§ **Goal of the exercise**: Collect all lines below with the string "front".

People photos with keypoints
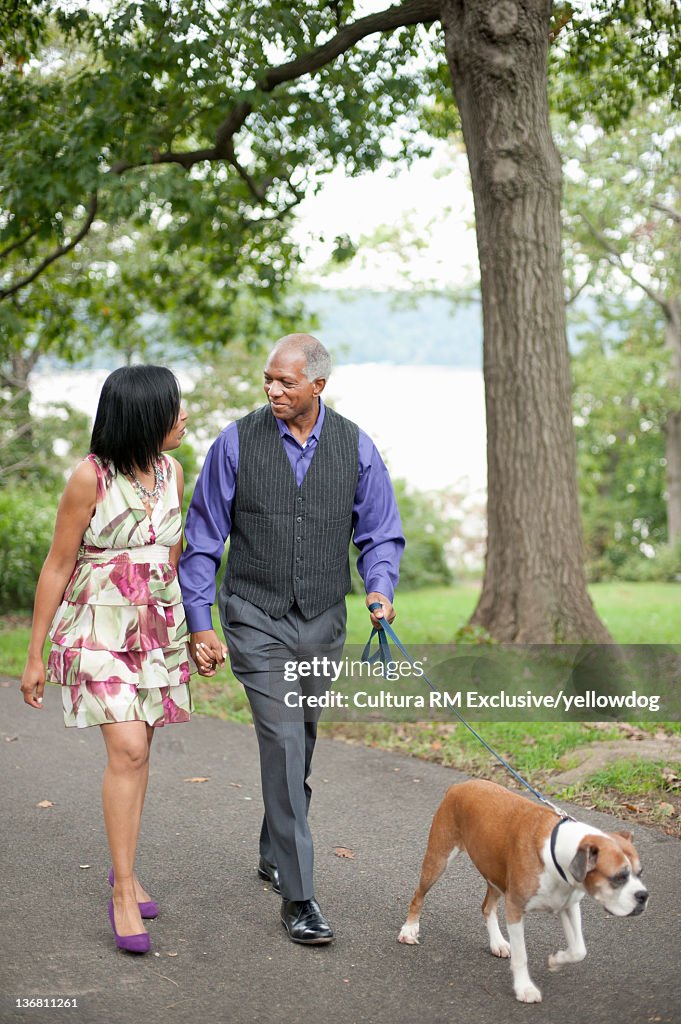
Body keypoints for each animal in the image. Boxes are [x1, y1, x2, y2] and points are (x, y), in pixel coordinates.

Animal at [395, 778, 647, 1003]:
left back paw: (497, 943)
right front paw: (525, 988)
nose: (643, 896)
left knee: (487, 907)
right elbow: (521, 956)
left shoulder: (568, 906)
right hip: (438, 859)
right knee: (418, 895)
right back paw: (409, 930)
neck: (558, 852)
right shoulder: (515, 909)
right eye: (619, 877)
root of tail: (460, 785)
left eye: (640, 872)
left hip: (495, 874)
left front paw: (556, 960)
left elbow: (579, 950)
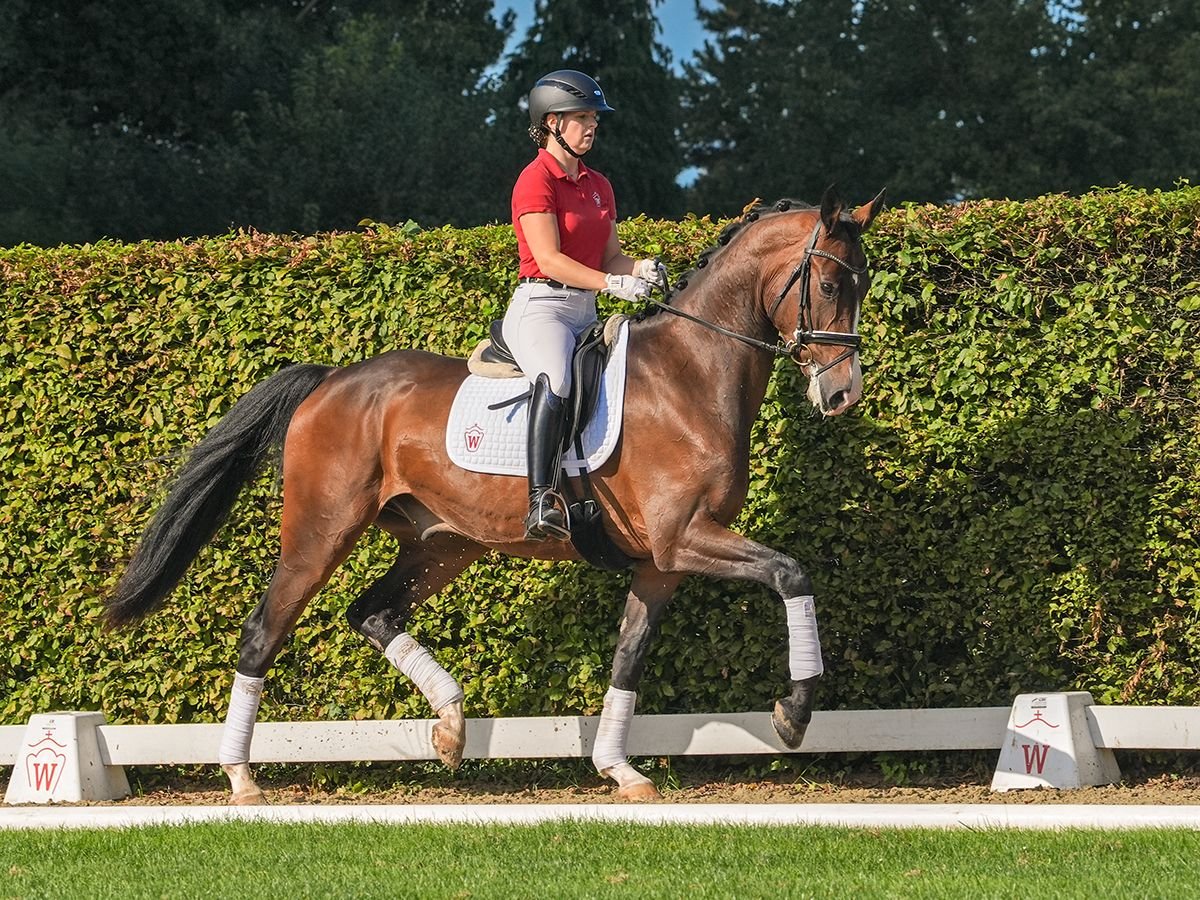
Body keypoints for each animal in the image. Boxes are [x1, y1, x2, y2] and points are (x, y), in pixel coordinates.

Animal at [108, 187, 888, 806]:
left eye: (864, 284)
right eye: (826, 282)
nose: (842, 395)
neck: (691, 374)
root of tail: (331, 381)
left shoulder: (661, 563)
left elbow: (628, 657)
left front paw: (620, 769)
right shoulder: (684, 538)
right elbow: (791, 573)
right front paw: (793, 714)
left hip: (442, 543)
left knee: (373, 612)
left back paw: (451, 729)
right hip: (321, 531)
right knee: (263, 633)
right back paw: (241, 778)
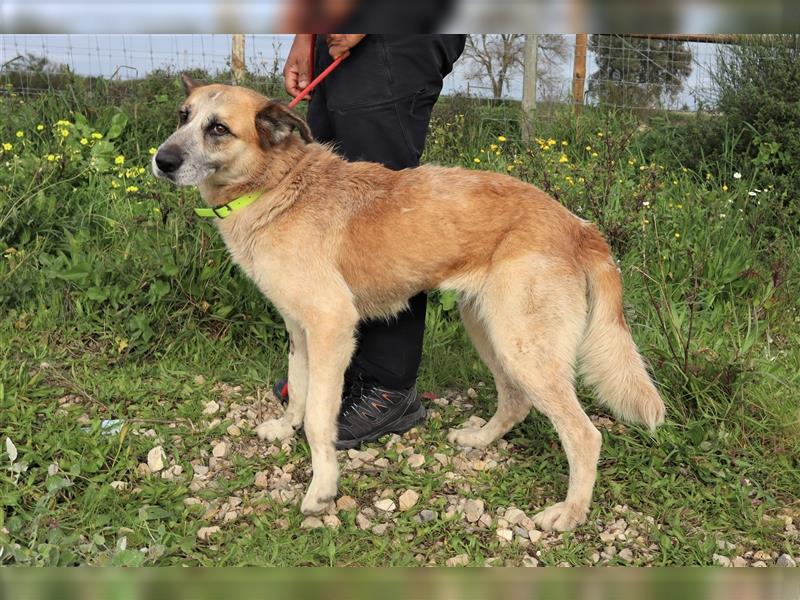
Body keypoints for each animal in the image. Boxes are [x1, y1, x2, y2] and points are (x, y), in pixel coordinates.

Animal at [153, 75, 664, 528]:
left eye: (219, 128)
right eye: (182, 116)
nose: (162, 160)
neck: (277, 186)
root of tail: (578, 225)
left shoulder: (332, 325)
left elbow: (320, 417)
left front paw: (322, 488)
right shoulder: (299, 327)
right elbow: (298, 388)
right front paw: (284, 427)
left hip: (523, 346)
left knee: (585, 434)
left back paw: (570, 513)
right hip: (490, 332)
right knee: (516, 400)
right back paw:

§ **Output of the exercise**:
right front paw: (525, 988)
left front paw: (556, 960)
left front paw: (620, 769)
right front paw: (793, 714)
left front paw: (322, 488)
right front paw: (284, 427)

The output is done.